#### Assignment
In the records below, find the line with "کانادا ۱۳ بازی را در مسابقات" and repeat exactly every line from it through the line with "mon village énormément". Pictures stay out.

#### Records for this exercise
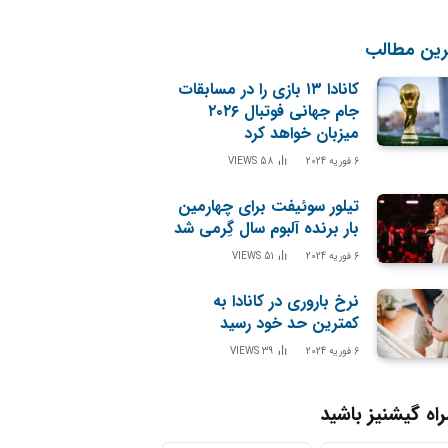
رین مطالب
کانادا ۱۳ بازی را در مسابقات
جام جهانی فوتبال ۲۰۲۶
میزبان خواهد کرد
6 فوریه 2024
58
VIEWS
تیلور سوئیفت برای چهارمین
بار برنده آلبوم سال گِرمی شد
6 فوریه 2024
51
VIEWS
نرخ باروری در کانادا به
کمترین حد خود رسید
6 فوریه 2024
39
VIEWS
اه گیشنیز باشید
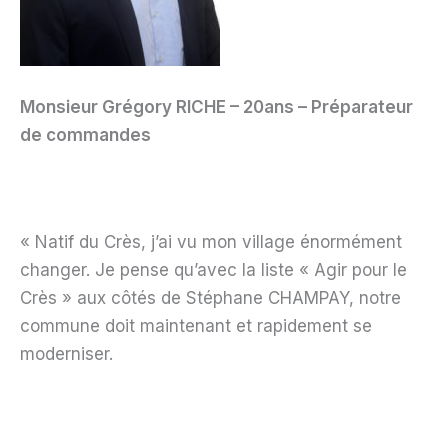
Monsieur Grégory RICHE – 20ans – Préparateur
de commandes
« Natif du Crès, j’ai vu mon village énormément
changer. Je pense qu’avec la liste « Agir pour le
Crès » aux côtés de Stéphane CHAMPAY, notre
commune doit maintenant et rapidement se
moderniser.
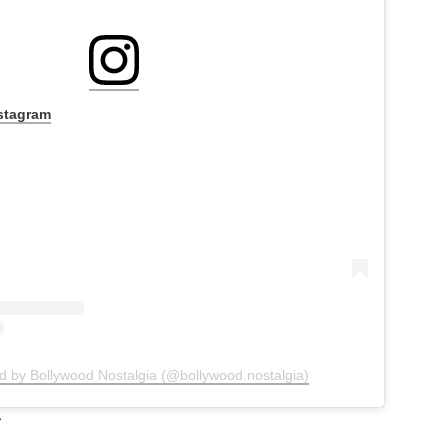
nstagram
d by Bollywood Nostalgia (@bollywood.nostalgia)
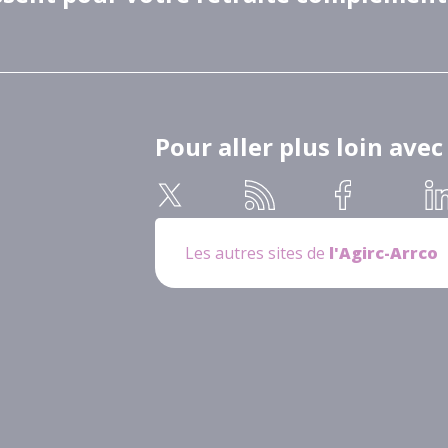
Pour aller plus loin avec
Les autres sites de
l'Agirc-Arrco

#### Written response
کانادا ۱۳ بازی را در مسابقات
جام جهانی فوتبال ۲۰۲۶
میزبان خواهد کرد
6 فوریه 2024
58
VIEWS
تیلور سوئیفت برای چهارمین
بار برنده آلبوم سال گِرمی شد
6 فوریه 2024
51
VIEWS
نرخ باروری در کانادا به
کمترین حد خود رسید
6 فوریه 2024
39
VIEWS
اه گیشنیز باشید
Monsieur Grégory RICHE – 20ans – Préparateur
de commandes
« Natif du Crès, j’ai vu mon village énormément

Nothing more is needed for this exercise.